In a lawsuit filed in Kansas City, Kan., Hays-based Sunflower Electric accused Sebelius, Lt. Gov. Mark Parkinson and Kansas Department of Health and Environment Secretary Roderick Bremby of trying to advance their political aspirations by rejecting Sunflower’s permits for the coal-burning plants near its existing facility in Holcomb.
The officials want to “further their individual political fortunes by catering to the environmental lobby that opposes the Holcomb Expansion Project and to increase their chances of being elected or appointed to some state or national office, all at the expense of Sunflower’s constitutional rights and the rule of law in Kansas,” Sunflower’s lawsuit claims.
Sunflower is seeking a court order that would prohibit the Sebelius administration from blocking the $3.6 billion project. No hearing date has been set before U.S. District Court Judge Eric Melgren.
The company claims Sebelius’ rejection of the plants based on carbon dioxide emissions and global warming was “nothing more than a pretext” and violated the constitutional requirement of equal protection.
“Indeed, since defendants denied Sunflower a permit, they have granted hundreds of permits to other CO2 emitters and continue to allow pre-existing similarly situated CO2 emitters to operate freely,” the lawsuit states.
Sebelius said she hadn’t seen the lawsuit, and declined to comment on it. She was headed to Beverly Hills, Calif., to co-chair a meeting of worldwide officials on global warming. The meeting was set up by California Gov. Arnold Schwarzenegger.
Sebelius has opposed the plants, citing the project’s annual emission of 11 million tons of carbon dioxide, and the fact that the project would mostly serve out-of-state customers.
Sunflower has already been fighting to gain the permits through an administrative appeals process, the state court system and the Legislature.

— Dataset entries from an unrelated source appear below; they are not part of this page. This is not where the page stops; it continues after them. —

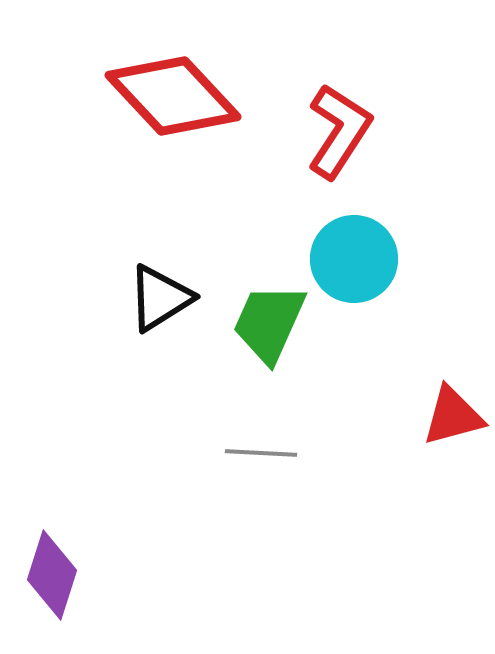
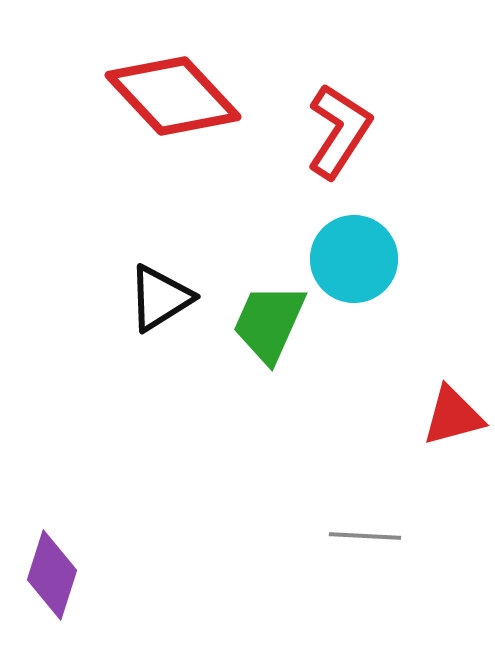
gray line: moved 104 px right, 83 px down
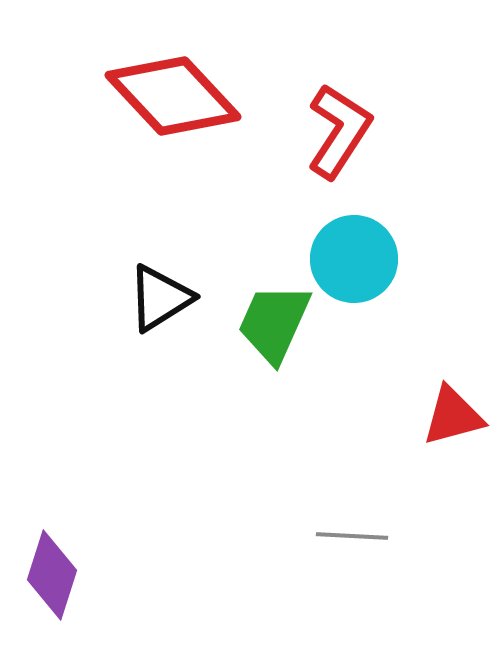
green trapezoid: moved 5 px right
gray line: moved 13 px left
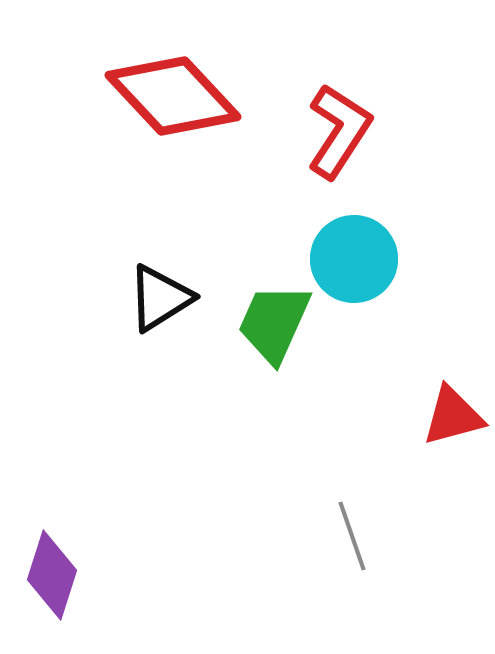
gray line: rotated 68 degrees clockwise
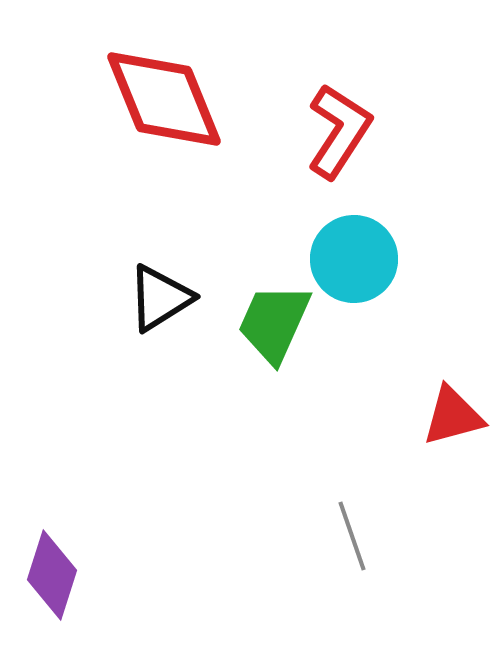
red diamond: moved 9 px left, 3 px down; rotated 21 degrees clockwise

During the last legislative session, lawmakers approved bills requiring construction of the plants, but Sebelius vetoed the measures and supporters of the plants came up just short of gaining the necessary two-thirds majorities to overturn the governor.
In the lawsuit, Sunflower warned that if it doesn’t obtain the permits to construct the plants soon “the cost of construction may well increase to the point that the project cannot be financed at all.”
If there were no project, Sunflower argued, its customers would suffer.
“In denying the air permit, the administration has discriminated against 400,000 Kansans and over 1.5 million citizens from other states who will be forced to pay the price of this decision for decades to come through higher electric rates,” Earl Watkins, Sunflower’s president and chief executive officer, said in a statement. “We believe we have an obligation to act on behalf of the people we serve and to correct this wrong.”
Bruce Niles, director of the Sierra Club’s National Coal Campaign, defended Sebelius’ actions.
“It is clear that with this lawsuit, the coal industry hopes to take away states’ rights to take action on global warming,” Niles said. “The writing is on the wall. Clean energy is where the future of America is, and that clean energy can be the engine of our economic and climate recovery. States should be free to pursue that clean energy future, and not be bullied for doing so.”
In a sworn statement, Watkins said the company has already spent $1.4 million in fees to lawyers and consultants to prepare for the permits and $1.1 million in legal fees and expenses to appeal the denial of the permits.
Sunflower said it filed the lawsuit in Kansas City, Kan., because that was more convenient for its law firm, which is based in Kansas City, Mo.